Background
Type: Article

PATLIS: Fast and reliable backpropagation based learning algorithm using Parallel Tangent and heuristic Line Search

Journal: WSEAS Transactions on Computers (discontinued) (11092750)Year: September 2006Volume: 5Issue: Pages: 2098 - 2105
Moallem P.a Monadjemi S.A. Ashourian M.
Language: English

Abstract

As a gradient based optimization algorithm, we introduce PATLIS (PArallel Tangent and heuristic LIne Search) optimization method that can be used as a learning algorithm for MLP neural networks. In typical gradient based learning algorithms, the momentum rate has usually an improving effect in convergence rate and decreasing the zigzagging phenomena. However it sometimes causes the convergence rate to decrease.
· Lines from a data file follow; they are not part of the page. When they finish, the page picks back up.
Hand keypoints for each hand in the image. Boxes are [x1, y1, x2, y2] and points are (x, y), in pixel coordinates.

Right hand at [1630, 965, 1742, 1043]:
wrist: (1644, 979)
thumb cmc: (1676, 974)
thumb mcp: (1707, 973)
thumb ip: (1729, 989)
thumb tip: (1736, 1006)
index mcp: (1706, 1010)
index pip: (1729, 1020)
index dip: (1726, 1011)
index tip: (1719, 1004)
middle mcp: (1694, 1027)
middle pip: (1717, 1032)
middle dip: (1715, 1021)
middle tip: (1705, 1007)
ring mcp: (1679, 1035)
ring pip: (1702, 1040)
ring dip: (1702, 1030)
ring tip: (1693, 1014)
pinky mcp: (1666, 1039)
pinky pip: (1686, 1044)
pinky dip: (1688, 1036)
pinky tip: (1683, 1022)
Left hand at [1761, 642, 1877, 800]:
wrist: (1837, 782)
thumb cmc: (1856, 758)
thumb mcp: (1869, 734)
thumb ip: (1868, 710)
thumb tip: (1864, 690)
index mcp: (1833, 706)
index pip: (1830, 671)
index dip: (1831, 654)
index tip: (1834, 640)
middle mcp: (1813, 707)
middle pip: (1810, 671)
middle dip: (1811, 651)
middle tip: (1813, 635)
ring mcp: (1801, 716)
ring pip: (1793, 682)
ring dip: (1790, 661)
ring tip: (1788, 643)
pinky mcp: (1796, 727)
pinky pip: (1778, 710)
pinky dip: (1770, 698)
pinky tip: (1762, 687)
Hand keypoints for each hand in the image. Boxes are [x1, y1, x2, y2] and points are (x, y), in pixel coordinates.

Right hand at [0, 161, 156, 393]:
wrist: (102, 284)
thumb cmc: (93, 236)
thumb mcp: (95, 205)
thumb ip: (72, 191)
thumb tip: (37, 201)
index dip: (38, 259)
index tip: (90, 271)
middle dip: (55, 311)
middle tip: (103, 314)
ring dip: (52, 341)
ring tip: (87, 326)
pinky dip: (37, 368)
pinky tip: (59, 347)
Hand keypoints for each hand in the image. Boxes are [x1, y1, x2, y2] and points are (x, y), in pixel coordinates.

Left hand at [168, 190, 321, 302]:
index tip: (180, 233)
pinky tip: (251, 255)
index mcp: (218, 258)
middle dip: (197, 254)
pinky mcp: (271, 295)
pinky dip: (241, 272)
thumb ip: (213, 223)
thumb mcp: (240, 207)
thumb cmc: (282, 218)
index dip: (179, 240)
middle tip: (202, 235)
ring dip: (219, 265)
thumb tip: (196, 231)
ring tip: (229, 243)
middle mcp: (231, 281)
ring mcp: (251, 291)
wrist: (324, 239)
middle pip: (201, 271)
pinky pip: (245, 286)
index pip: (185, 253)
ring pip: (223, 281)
The Parallel Tangent (ParTan) gradient can be used as deflecting method to improve the convergence. From the implementation point of view, it is as simple as the momentum. In fact this method is one of the more practical implementation of conjugate gradient. ParTan tries to overcome the inefficiency of zigzagging phenomena of conventional backpropagation by deflecting the gradient through acceleration phase. In this paper, we use two learning rates, η for gradient search direction and μ for accelerating direction through parallel tangent. Moreover, a heuristic line search based on an improved version of dynamic self adaptation of η and μ is used to improve the proposed learning method. In dynamic self adaptation, each learning rate is adapted locally to the cost function landscape and the previous learning rate. Finally we test the proposed algorithm for optimizing Rosenbrock function and for various MLP neural networks including a XOR 2×2×1, Encoder 16×4×16 and finally Parity 4×4×1. We compare the results with those of the dynamic self adaptation of gradient learning rate and momentum (DSη-α) and parallel tangent with dynamic self adaptation (PTDSη-μ). Experimental results for optimizing Rosenbrock function for the first 100 iterations of executions showed the convergence speed of PATLIS is very faster than the other tested methods. Furthermore for MLP problems, the experimental results showed that the average numbers of epochs for PATLIS respect to PTDSη-μ and DSη-α were decreased to around 50% and 66% respectively. Our proposed algorithm also shows a good power for avoiding from local minimum.